■ Document segment ■

===============

Haystack search for Django

Haystack is a general purpose search application for Django. It supports multiple search engine backends with a standardized integration. To install Haystack, use the download link from http://github.com/toastdriven/django-haystack and run setup.py to install it.

Haystack currently supports three search engine backends: Solr, Whoosh, and Xapian. These backends are specified to Haystack with the Django setting HAYSTACK_SEARCH_ENGINE. We will be using Haystack with the Whoosh search engine, so our settings file will need to include the following:

HAYSTACK_SEARCH_ENGINE='whoosh'
HAYSTACK_WHOOSH_PATH='/path/to/indexes'
HAYSTACK_SITECONF='project.search_sites'

As we discussed in the previous section, Whoosh stores indexes in files on the filesystem. When used with Haystack the location of these indexes is defined by the HAYSTACK_WHOOSH_PATH setting. Now that we've configured our search engine backend, we can move on to configuring the rest of Haystack.

Haystack uses a common Django design known as the registration pattern. This is the same approach as with Django's built-in admin application. It involves using a register method to attach functionality to your models. This allows code to be reused through subclassing and simplifies configuration. For more information, examine the ModelAdmin class in the django.contrib.admin module and the admin site documentation.

===============

■ The data ■
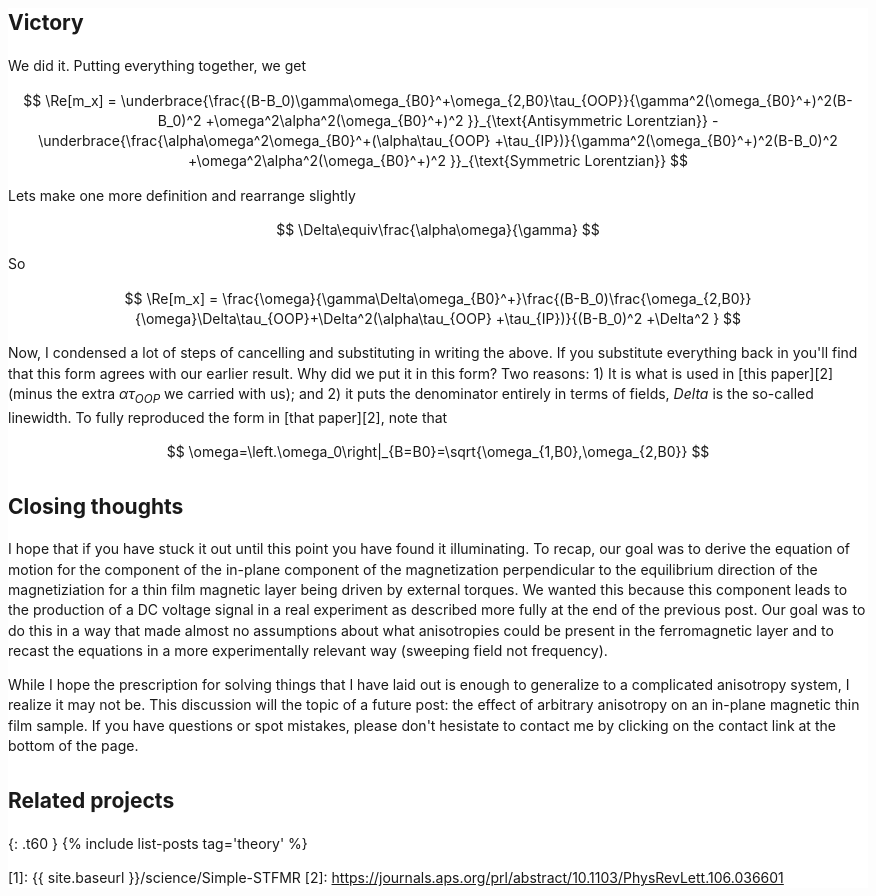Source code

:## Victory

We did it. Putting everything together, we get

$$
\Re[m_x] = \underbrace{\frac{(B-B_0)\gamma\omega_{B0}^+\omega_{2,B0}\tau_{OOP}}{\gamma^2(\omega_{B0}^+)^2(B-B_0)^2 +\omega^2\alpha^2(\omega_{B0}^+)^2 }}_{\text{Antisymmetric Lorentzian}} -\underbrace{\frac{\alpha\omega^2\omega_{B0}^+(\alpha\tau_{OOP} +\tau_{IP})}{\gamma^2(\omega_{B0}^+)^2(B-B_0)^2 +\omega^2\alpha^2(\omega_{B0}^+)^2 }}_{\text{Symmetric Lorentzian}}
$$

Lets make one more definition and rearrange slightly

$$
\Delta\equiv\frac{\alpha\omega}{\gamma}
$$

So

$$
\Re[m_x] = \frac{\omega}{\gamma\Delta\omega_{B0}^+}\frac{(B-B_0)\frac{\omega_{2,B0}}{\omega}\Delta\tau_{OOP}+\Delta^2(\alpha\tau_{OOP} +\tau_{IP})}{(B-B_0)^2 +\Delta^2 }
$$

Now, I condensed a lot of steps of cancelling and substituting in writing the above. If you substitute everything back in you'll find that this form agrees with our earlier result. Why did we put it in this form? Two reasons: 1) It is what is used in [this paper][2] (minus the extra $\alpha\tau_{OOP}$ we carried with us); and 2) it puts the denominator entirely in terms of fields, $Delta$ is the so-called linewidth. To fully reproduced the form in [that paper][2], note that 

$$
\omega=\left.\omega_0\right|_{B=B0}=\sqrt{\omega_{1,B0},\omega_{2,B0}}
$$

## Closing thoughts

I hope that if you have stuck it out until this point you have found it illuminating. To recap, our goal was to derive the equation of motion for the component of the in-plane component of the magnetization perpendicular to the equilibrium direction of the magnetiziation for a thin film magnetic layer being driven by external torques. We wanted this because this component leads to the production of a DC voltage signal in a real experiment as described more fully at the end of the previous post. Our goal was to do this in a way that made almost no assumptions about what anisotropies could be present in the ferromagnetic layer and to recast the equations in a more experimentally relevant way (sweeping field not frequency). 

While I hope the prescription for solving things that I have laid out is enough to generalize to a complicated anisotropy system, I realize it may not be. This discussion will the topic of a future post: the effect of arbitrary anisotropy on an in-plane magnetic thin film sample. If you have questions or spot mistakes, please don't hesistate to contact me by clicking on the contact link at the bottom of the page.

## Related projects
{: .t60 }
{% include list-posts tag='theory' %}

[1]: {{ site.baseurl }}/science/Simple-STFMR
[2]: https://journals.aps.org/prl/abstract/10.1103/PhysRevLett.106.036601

===============

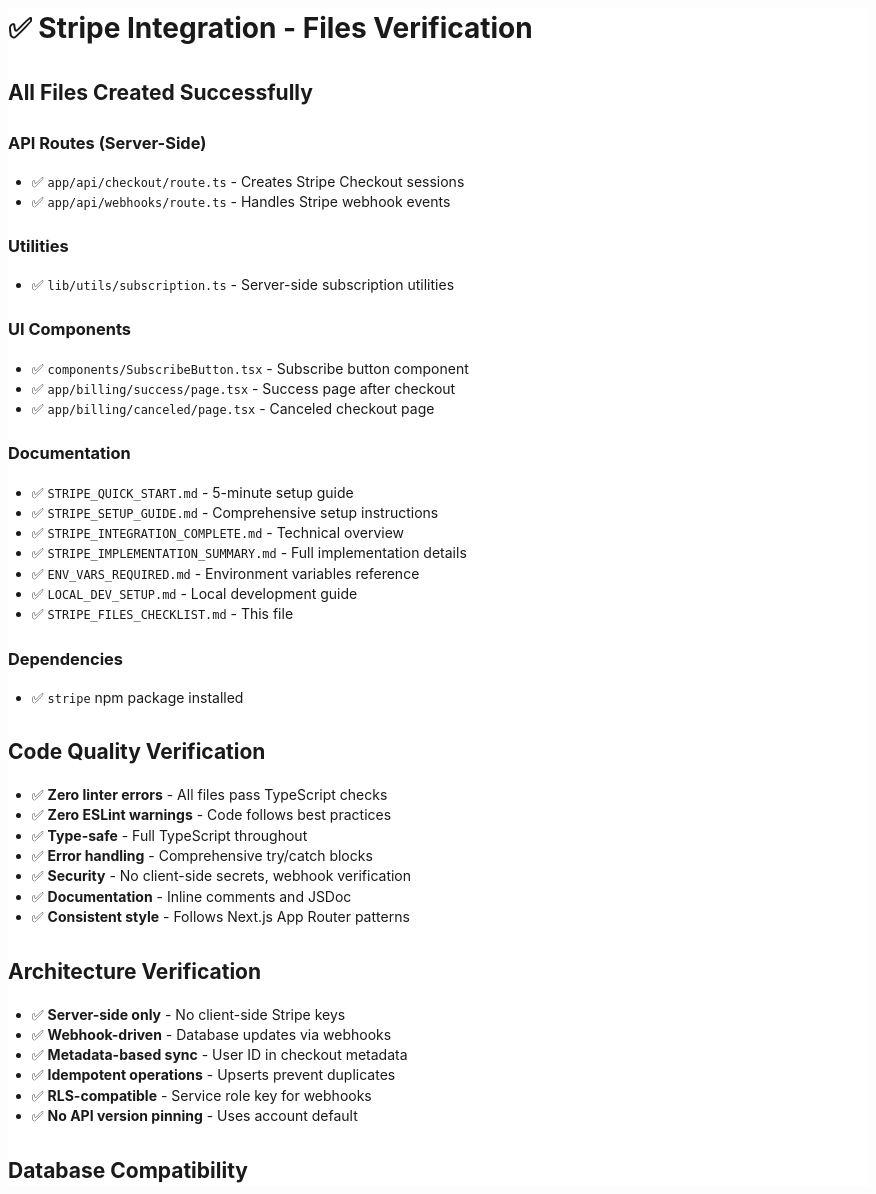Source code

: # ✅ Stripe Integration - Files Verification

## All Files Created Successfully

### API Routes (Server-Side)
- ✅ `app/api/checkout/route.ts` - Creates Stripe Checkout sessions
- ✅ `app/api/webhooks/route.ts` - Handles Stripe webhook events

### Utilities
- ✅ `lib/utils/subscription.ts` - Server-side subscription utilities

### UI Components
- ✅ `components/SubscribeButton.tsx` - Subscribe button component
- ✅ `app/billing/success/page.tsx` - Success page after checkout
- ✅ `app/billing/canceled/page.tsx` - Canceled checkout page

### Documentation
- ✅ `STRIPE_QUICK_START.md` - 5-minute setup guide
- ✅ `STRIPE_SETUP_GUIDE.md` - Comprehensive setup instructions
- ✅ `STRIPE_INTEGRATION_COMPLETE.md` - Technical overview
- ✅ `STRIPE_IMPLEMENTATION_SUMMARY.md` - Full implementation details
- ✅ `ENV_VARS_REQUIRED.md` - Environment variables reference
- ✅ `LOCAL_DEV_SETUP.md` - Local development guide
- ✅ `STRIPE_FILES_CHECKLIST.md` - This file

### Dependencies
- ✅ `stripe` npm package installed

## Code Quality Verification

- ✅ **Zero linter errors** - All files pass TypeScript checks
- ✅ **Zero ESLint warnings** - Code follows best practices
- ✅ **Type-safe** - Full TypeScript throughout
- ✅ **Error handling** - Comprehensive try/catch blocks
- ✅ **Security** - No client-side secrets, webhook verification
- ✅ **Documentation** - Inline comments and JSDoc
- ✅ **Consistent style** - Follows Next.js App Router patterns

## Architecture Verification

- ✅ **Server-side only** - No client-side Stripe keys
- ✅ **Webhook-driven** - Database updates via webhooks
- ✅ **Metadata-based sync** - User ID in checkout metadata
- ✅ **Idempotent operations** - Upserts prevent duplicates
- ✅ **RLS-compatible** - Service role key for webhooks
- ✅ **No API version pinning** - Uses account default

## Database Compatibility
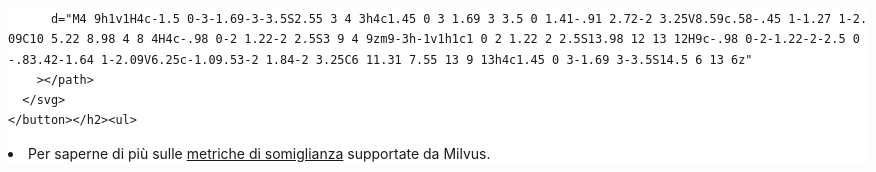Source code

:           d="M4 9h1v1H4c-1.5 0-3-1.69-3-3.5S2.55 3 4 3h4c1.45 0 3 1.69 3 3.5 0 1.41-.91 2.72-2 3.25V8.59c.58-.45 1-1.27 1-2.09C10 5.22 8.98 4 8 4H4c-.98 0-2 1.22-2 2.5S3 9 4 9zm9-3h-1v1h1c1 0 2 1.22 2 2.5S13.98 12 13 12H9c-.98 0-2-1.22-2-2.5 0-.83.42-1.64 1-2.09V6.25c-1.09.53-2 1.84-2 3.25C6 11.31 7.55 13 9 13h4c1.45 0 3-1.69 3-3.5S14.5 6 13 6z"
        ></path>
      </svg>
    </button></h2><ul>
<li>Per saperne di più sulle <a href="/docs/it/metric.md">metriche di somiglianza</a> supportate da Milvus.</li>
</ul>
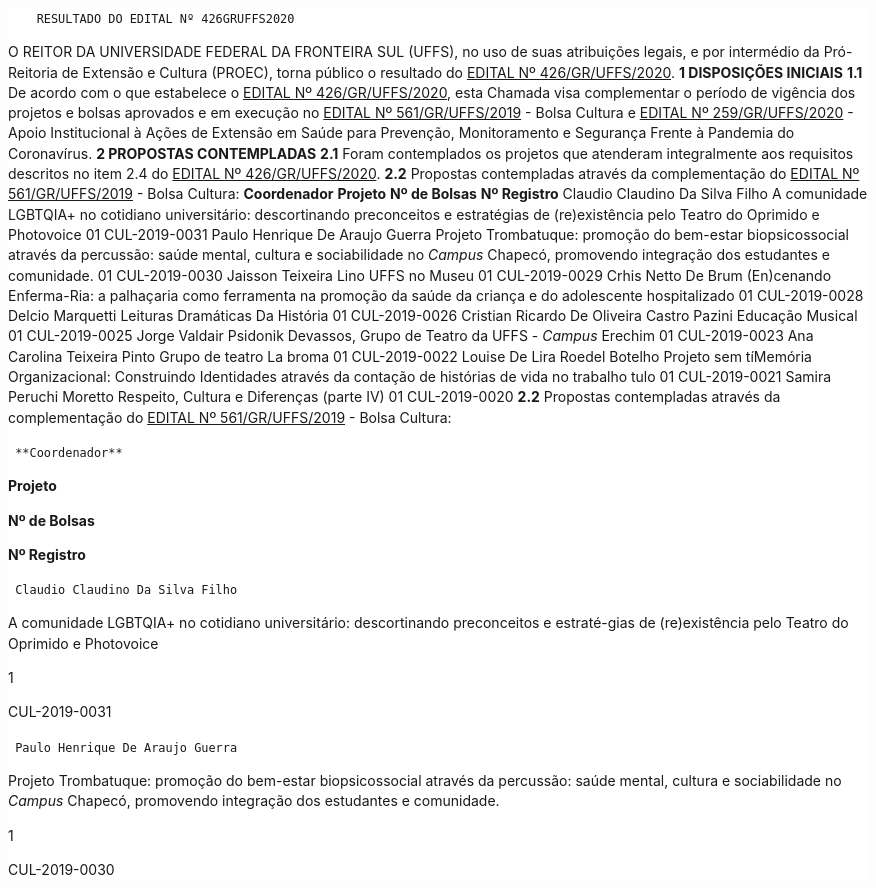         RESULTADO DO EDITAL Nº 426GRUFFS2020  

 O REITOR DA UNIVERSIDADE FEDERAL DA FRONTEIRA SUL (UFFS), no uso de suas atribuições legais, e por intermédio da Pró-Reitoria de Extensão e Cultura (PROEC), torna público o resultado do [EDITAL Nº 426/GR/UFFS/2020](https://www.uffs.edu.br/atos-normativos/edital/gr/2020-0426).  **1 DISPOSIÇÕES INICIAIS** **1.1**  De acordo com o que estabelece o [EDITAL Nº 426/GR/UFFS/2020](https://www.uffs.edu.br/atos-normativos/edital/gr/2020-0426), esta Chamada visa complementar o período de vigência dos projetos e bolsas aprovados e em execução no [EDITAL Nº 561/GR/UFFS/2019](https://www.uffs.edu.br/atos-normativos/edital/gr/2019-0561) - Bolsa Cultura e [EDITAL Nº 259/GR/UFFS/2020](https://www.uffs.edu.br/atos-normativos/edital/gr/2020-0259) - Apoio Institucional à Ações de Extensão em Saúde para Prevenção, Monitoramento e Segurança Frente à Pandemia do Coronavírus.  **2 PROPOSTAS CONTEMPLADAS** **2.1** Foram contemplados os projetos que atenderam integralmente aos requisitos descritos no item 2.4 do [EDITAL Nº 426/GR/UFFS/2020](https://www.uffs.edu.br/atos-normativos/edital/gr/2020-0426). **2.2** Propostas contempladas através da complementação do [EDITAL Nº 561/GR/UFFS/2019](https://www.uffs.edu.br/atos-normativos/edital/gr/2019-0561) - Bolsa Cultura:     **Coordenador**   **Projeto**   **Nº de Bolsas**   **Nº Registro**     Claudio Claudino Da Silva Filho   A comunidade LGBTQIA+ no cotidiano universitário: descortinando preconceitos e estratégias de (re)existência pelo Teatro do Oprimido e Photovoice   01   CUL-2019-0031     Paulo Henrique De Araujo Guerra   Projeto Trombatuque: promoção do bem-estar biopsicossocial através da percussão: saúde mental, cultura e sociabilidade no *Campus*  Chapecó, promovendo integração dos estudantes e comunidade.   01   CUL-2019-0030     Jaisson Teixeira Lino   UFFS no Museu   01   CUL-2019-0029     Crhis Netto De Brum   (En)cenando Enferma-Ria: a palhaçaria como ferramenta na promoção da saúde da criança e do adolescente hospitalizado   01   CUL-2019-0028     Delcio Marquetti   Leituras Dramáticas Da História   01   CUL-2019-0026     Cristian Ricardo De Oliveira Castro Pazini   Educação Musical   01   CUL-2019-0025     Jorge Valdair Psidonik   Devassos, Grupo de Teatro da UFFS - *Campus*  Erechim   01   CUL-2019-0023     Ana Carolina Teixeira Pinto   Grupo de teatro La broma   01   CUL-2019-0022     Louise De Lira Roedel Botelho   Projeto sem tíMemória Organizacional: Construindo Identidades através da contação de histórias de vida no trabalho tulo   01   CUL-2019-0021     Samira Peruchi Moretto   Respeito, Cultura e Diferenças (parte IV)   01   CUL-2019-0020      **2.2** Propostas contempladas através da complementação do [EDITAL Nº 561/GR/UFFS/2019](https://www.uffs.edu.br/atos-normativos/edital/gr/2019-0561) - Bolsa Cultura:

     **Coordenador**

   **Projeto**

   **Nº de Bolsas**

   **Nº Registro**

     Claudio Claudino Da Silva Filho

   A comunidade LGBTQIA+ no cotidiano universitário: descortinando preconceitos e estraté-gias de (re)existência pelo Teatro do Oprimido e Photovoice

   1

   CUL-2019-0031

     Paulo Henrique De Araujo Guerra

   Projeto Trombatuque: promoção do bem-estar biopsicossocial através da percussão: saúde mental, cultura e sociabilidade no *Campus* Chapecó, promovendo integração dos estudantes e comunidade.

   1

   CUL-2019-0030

===============

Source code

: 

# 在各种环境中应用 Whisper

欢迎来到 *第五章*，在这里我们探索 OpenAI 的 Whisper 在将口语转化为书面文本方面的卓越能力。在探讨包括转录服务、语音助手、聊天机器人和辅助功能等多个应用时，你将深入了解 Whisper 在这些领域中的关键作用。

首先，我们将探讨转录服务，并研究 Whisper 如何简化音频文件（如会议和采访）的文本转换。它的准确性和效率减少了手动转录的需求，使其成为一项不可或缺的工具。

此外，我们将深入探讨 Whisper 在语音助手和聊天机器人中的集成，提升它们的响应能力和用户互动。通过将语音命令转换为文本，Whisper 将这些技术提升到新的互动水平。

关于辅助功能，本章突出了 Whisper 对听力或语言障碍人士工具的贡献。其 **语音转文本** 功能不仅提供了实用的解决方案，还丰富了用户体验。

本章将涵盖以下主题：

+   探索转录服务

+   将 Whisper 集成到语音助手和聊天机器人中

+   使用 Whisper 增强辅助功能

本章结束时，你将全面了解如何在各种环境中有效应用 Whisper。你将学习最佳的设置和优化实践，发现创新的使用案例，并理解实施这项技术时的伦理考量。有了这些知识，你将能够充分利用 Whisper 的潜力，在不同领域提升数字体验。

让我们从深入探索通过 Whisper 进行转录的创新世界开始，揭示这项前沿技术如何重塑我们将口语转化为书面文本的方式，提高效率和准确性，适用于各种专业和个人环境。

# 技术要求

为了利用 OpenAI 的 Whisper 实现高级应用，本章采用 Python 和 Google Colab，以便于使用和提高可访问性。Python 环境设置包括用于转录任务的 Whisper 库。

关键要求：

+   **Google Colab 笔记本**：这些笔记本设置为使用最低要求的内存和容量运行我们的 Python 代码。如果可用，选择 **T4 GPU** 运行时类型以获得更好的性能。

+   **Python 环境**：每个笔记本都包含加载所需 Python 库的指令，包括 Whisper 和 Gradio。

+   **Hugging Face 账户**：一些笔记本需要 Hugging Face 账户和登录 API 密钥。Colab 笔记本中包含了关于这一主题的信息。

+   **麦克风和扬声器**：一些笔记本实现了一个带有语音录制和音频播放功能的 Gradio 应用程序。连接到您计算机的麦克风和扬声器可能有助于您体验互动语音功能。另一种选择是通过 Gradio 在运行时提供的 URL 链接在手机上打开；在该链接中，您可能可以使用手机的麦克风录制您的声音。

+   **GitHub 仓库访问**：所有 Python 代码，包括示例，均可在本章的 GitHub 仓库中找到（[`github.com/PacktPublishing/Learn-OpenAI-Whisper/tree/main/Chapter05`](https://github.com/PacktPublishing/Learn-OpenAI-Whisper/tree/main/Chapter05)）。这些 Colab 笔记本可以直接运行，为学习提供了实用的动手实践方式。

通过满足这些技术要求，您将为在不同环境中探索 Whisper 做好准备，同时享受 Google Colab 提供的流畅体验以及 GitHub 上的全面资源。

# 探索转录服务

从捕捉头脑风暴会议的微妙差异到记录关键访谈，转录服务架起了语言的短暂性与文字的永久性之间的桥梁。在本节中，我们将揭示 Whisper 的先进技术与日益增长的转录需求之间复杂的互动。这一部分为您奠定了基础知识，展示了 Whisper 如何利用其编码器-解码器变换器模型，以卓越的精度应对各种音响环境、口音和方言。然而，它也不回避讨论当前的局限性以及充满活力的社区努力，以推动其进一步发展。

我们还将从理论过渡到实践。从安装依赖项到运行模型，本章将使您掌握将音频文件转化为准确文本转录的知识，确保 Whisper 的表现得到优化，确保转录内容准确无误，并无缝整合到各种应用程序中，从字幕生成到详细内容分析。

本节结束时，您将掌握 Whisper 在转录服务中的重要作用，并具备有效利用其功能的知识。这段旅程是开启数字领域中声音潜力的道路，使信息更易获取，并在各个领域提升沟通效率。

===============

■ Work to complete ■
1. In the Haystack text, could you rewrite the paragraph beginning "Haystack uses a common Django design" as a short bulleted list that keeps its main facts?
2. How many lines of the records contain the string "Database"? Give only the number.
The Haystack text and the records are independent of each other.

■ List of answers ■
1.
- Haystack follows a common Django design called the registration pattern.
- Django's built-in admin application uses the same approach.
- A register method attaches functionality to your models.
- This lets code be reused through subclassing and simplifies configuration.
- For more detail, see the ModelAdmin class in the django.contrib.admin module and the admin site documentation.

2. 2